WHAT IS EXPECTED = Starting with the line below that holds "X149606Y45473D02*" and stopping after the line that holds "(uuid 7a7db636-d8b4-41a2-9da3-dcf33ed811ad)", transcribe the lines exactly, leaving out all pictures.

Stored data entries =
□ □ □
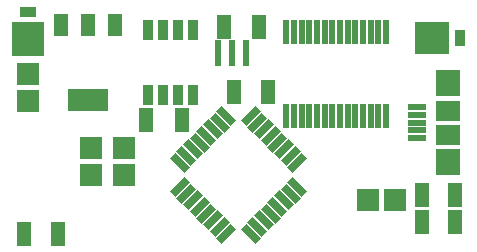
<source format=gtp>
G04*
G04 #@! TF.GenerationSoftware,Altium Limited,Altium Designer,20.1.12 (249)*
G04*
G04 Layer_Color=8421504*
%FSLAX25Y25*%
%MOIN*%
G70*
G04*
G04 #@! TF.SameCoordinates,79CD1AB7-34AE-4695-B2AC-D77BF95EA1B7*
G04*
G04*
G04 #@! TF.FilePolarity,Positive*
G04*
G01*
G75*
G04:AMPARAMS|DCode=15|XSize=66.93mil|YSize=27.56mil|CornerRadius=0mil|HoleSize=0mil|Usage=FLASHONLY|Rotation=45.000|XOffset=0mil|YOffset=0mil|HoleType=Round|Shape=Rectangle|*
%AMROTATEDRECTD15*
4,1,4,-0.01392,-0.03341,-0.03341,-0.01392,0.01392,0.03341,0.03341,0.01392,-0.01392,-0.03341,0.0*
%
%ADD15ROTATEDRECTD15*%

G04:AMPARAMS|DCode=16|XSize=66.93mil|YSize=27.56mil|CornerRadius=0mil|HoleSize=0mil|Usage=FLASHONLY|Rotation=135.000|XOffset=0mil|YOffset=0mil|HoleType=Round|Shape=Rectangle|*
%AMROTATEDRECTD16*
4,1,4,0.03341,-0.01392,0.01392,-0.03341,-0.03341,0.01392,-0.01392,0.03341,0.03341,-0.01392,0.0*
%
%ADD16ROTATEDRECTD16*%

%ADD17R,0.04921X0.07874*%
%ADD18R,0.04842X0.08150*%
%ADD19R,0.02362X0.07874*%
%ADD20R,0.07677X0.07480*%
%ADD21R,0.03347X0.06791*%
%ADD22R,0.10787X0.11299*%
%ADD23R,0.05787X0.03787*%
%ADD24R,0.04528X0.07677*%
%ADD25R,0.13386X0.07677*%
%ADD26R,0.11299X0.10787*%
%ADD27R,0.03787X0.05787*%
%ADD28R,0.08268X0.09055*%
%ADD29R,0.08268X0.06693*%
%ADD30R,0.06102X0.02362*%
%ADD31R,0.02362X0.08661*%
%ADD32R,0.07480X0.07677*%
D15*
X59980Y37302D02*
D03*
X62207Y35075D02*
D03*
X64434Y32848D02*
D03*
X66661Y30621D02*
D03*
X68888Y28394D02*
D03*
X71115Y26166D02*
D03*
X73343Y23939D02*
D03*
X75570Y21712D02*
D03*
X99233Y45375D02*
D03*
X97006Y47602D02*
D03*
X94779Y49829D02*
D03*
X92551Y52056D02*
D03*
X90324Y54284D02*
D03*
X88097Y56511D02*
D03*
X85870Y58738D02*
D03*
X83643Y60965D02*
D03*
D16*
Y21712D02*
D03*
X85870Y23939D02*
D03*
X88097Y26166D02*
D03*
X90324Y28394D02*
D03*
X92551Y30621D02*
D03*
X94779Y32848D02*
D03*
X97006Y35075D02*
D03*
X99233Y37302D02*
D03*
X75570Y60965D02*
D03*
X73343Y58738D02*
D03*
X71115Y56511D02*
D03*
X68888Y54284D02*
D03*
X66661Y52056D02*
D03*
X64434Y49829D02*
D03*
X62207Y47602D02*
D03*
X59980Y45375D02*
D03*
D17*
X60630Y59449D02*
D03*
X48819D02*
D03*
X86614Y90551D02*
D03*
X74803D02*
D03*
D18*
X78268Y68898D02*
D03*
X89449D02*
D03*
X140729Y34647D02*
D03*
X151910D02*
D03*
X8189Y21654D02*
D03*
X19370D02*
D03*
X151833Y25492D02*
D03*
X140652D02*
D03*
D19*
X128839Y88976D02*
D03*
X126279D02*
D03*
X123721D02*
D03*
X121161D02*
D03*
X118602D02*
D03*
X116043D02*
D03*
X113484D02*
D03*
X110925D02*
D03*
X108366D02*
D03*
X105807D02*
D03*
X103248D02*
D03*
X100689D02*
D03*
X98130D02*
D03*
X95571D02*
D03*
Y61024D02*
D03*
X98130D02*
D03*
X100689D02*
D03*
X103248D02*
D03*
X105807D02*
D03*
X108366D02*
D03*
X110925D02*
D03*
X113484D02*
D03*
X116043D02*
D03*
X118602D02*
D03*
X121161D02*
D03*
X123721D02*
D03*
X126279D02*
D03*
X128839D02*
D03*
D20*
X41339Y41240D02*
D03*
Y50295D02*
D03*
X9300Y74828D02*
D03*
Y65772D02*
D03*
X30601Y50197D02*
D03*
Y41142D02*
D03*
D21*
X64587Y89417D02*
D03*
X59587D02*
D03*
X54587D02*
D03*
X49587D02*
D03*
Y68063D02*
D03*
X54587D02*
D03*
X59587D02*
D03*
X64587D02*
D03*
D22*
X9300Y86444D02*
D03*
D23*
Y95700D02*
D03*
D24*
X38583Y91142D02*
D03*
X29528D02*
D03*
X20472D02*
D03*
D25*
X29528Y66339D02*
D03*
D26*
X144095Y87008D02*
D03*
D27*
X153350D02*
D03*
D28*
X149606Y45473D02*
D03*
Y71850D02*
D03*
D29*
Y54724D02*
D03*
Y62598D02*
D03*
D30*
X138977Y58661D02*
D03*
Y61221D02*
D03*
Y56102D02*
D03*
Y63780D02*
D03*
Y53543D02*
D03*
D31*
X82284Y81890D02*
D03*
X77559D02*
D03*
X72835D02*
D03*
D32*
X131693Y32776D02*
D03*
X122638D02*
D03*
M02*

</source>
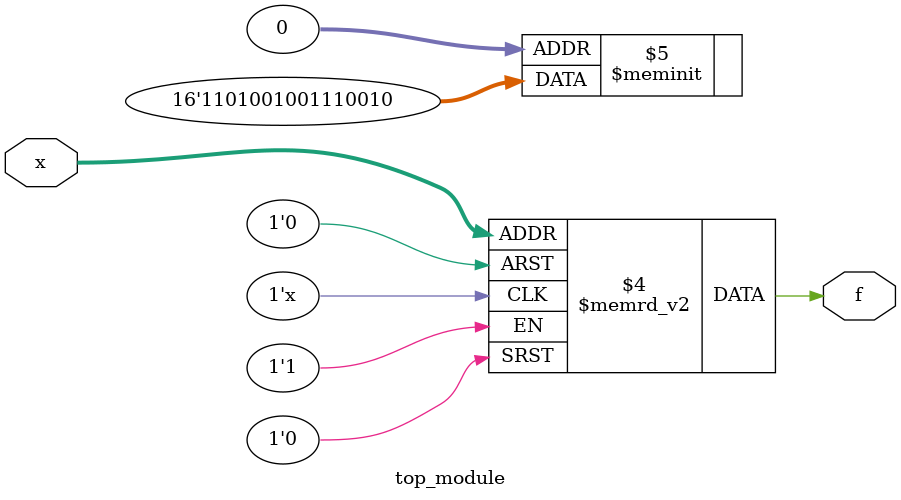
<source format=sv>
module top_module (
    input [4:1] x,
    output logic f
);

always_comb begin
    case (x)
        4'b0001, 4'b0101, 4'b1001: f = 1'b1;
        4'b0010, 4'b0011, 4'b1010, 4'b1011: f = 1'b0; 
        4'b0100, 4'b0110, 4'b1100, 4'b1110: f = 1'b1;
        4'b1111: f = 1'b1;
        default: f = 1'b0; // Use don't-care as 0
    endcase
end

endmodule

</source>
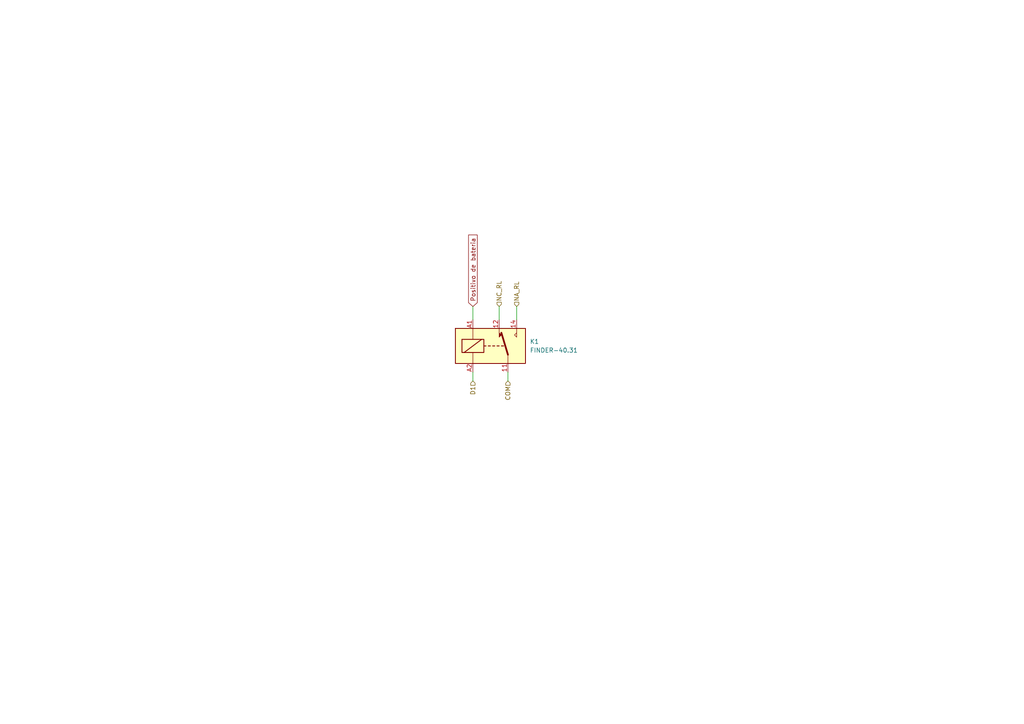
<source format=kicad_sch>
(kicad_sch (version 20230121) (generator eeschema)

  (uuid 633d0c97-243b-4b9d-ae3b-eaa216c16ea9)

  (paper "A4")

  


  (wire (pts (xy 149.86 92.71) (xy 149.86 88.9))
    (stroke (width 0) (type default))
    (uuid 0b7b91a0-32ce-4329-816a-ba6865e542be)
  )
  (wire (pts (xy 137.16 107.95) (xy 137.16 110.49))
    (stroke (width 0) (type default))
    (uuid 2dfd9d59-d68f-4c83-8cc1-a10226b2314f)
  )
  (wire (pts (xy 144.78 88.9) (xy 144.78 92.71))
    (stroke (width 0) (type default))
    (uuid 60d6dd73-3dfe-4870-9db8-b09be4d0342a)
  )
  (wire (pts (xy 137.16 88.9) (xy 137.16 92.71))
    (stroke (width 0) (type default))
    (uuid ca86140c-cbc1-4dc1-b814-3f02ba0ad675)
  )
  (wire (pts (xy 147.32 107.95) (xy 147.32 110.49))
    (stroke (width 0) (type default))
    (uuid e8ac718c-0d12-4db7-977c-f4e7f5e29d97)
  )

  (global_label "Positivo de bateria" (shape input) (at 137.16 88.9 90) (fields_autoplaced)
    (effects (font (size 1.27 1.27)) (justify left))
    (uuid 7a7db636-d8b4-41a2-9da3-dcf33ed811ad)
    (property "Intersheetrefs" "${INTERSHEET_REFS}" (at 137.16 68.0813 90)
      (effects (font (size 1.27 1.27)) (justify left) hide)
    )
  )

  (hierarchical_label "NA_RL" (shape input) (at 149.86 88.9 90) (fields_autoplaced)
    (effects (font (size 1.27 1.27)) (justify left))
    (uuid 053cc80d-80df-43e0-9c40-b3ddef0335fe)
  )
  (hierarchical_label "D1" (shape input) (at 137.16 110.49 270) (fields_autoplaced)
    (effects (font (size 1.27 1.27)) (justify right))
    (uuid 260a5968-c605-4f49-af79-8c74fbedc35d)
  )
  (hierarchical_label "NC_RL" (shape input) (at 144.78 88.9 90) (fields_autoplaced)
    (effects (font (size 1.27 1.27)) (justify left))
    (uuid 90396bec-0388-456d-b329-655e451ebf6f)
  )
  (hierarchical_label "COM" (shape input) (at 147.32 110.49 270) (fields_autoplaced)
    (effects (font (size 1.27 1.27)) (justify right))
    (uuid e5feeb8b-d88e-4fdd-aa30-8055c3717764)
  )

  (symbol (lib_id "Relay:FINDER-40.31") (at 142.24 100.33 0) (unit 1)
    (in_bom yes) (on_board yes) (dnp no) (fields_autoplaced)
    (uuid 3b5d66d6-8960-4d97-8e48-9ba3bb426cd5)
    (property "Reference" "K1" (at 153.67 99.0599 0)
      (effects (font (size 1.27 1.27)) (justify left))
    )
    (property "Value" "FINDER-40.31" (at 153.67 101.5999 0)
      (effects (font (size 1.27 1.27)) (justify left))
    )
    (property "Footprint" "Relay_THT:Relay_SPDT_Finder_40.31" (at 171.196 101.346 0)
      (effects (font (size 1.27 1.27)) hide)
    )
    (property "Datasheet" "http://gfinder.findernet.com/assets/Series/353/S40EN.pdf" (at 142.24 100.33 0)
      (effects (font (size 1.27 1.27)) hide)
    )
    (pin "11" (uuid c1c23e7b-1413-4652-a3df-370429cc2f84))
    (pin "12" (uuid f7a8f2b5-566a-4cb9-8907-653715dd80c1))
    (pin "14" (uuid cc5ff1e7-0f26-4d1e-a645-10069d5a4739))
    (pin "A1" (uuid 844fdeec-387f-4255-b22a-20da244f3d64))
    (pin "A2" (uuid dd313305-3858-4df4-83b8-5b8d7c50b485))
    (instances
      (project "KISS"
        (path "/0b552bd2-63d8-4ec3-8f1c-02be6460a250/2918a186-88c4-442a-9386-129db834f20a/916609b0-8699-4e82-b683-6a176b3b1913"
          (reference "K1") (unit 1)
        )
      )
      (project "KISS_V2"
        (path "/65dfba5e-78e0-455d-92b3-d370168d98c5/652a8f4d-7b89-4a6e-bb5e-447903bd1d59/1b7a7716-4012-413d-8600-f19106f810d0"
          (reference "K1") (unit 1)
        )
      )
    )
  )
)

</source>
□ □ □
TASK OUTPUT =
X149606Y45473D02*
D03*
Y71850D02*
D03*
D29*
Y54724D02*
D03*
Y62598D02*
D03*
D30*
X138977Y58661D02*
D03*
Y61221D02*
D03*
Y56102D02*
D03*
Y63780D02*
D03*
Y53543D02*
D03*
D31*
X82284Y81890D02*
D03*
X77559D02*
D03*
X72835D02*
D03*
D32*
X131693Y32776D02*
D03*
X122638D02*
D03*
M02*

</source>
<source format=sv>
module top_module (
    input [4:1] x,
    output logic f
);

always_comb begin
    case (x)
        4'b0001, 4'b0101, 4'b1001: f = 1'b1;
        4'b0010, 4'b0011, 4'b1010, 4'b1011: f = 1'b0; 
        4'b0100, 4'b0110, 4'b1100, 4'b1110: f = 1'b1;
        4'b1111: f = 1'b1;
        default: f = 1'b0; // Use don't-care as 0
    endcase
end

endmodule

</source>
<source format=kicad_sch>
(kicad_sch (version 20230121) (generator eeschema)

  (uuid 633d0c97-243b-4b9d-ae3b-eaa216c16ea9)

  (paper "A4")

  


  (wire (pts (xy 149.86 92.71) (xy 149.86 88.9))
    (stroke (width 0) (type default))
    (uuid 0b7b91a0-32ce-4329-816a-ba6865e542be)
  )
  (wire (pts (xy 137.16 107.95) (xy 137.16 110.49))
    (stroke (width 0) (type default))
    (uuid 2dfd9d59-d68f-4c83-8cc1-a10226b2314f)
  )
  (wire (pts (xy 144.78 88.9) (xy 144.78 92.71))
    (stroke (width 0) (type default))
    (uuid 60d6dd73-3dfe-4870-9db8-b09be4d0342a)
  )
  (wire (pts (xy 137.16 88.9) (xy 137.16 92.71))
    (stroke (width 0) (type default))
    (uuid ca86140c-cbc1-4dc1-b814-3f02ba0ad675)
  )
  (wire (pts (xy 147.32 107.95) (xy 147.32 110.49))
    (stroke (width 0) (type default))
    (uuid e8ac718c-0d12-4db7-977c-f4e7f5e29d97)
  )

  (global_label "Positivo de bateria" (shape input) (at 137.16 88.9 90) (fields_autoplaced)
    (effects (font (size 1.27 1.27)) (justify left))
    (uuid 7a7db636-d8b4-41a2-9da3-dcf33ed811ad)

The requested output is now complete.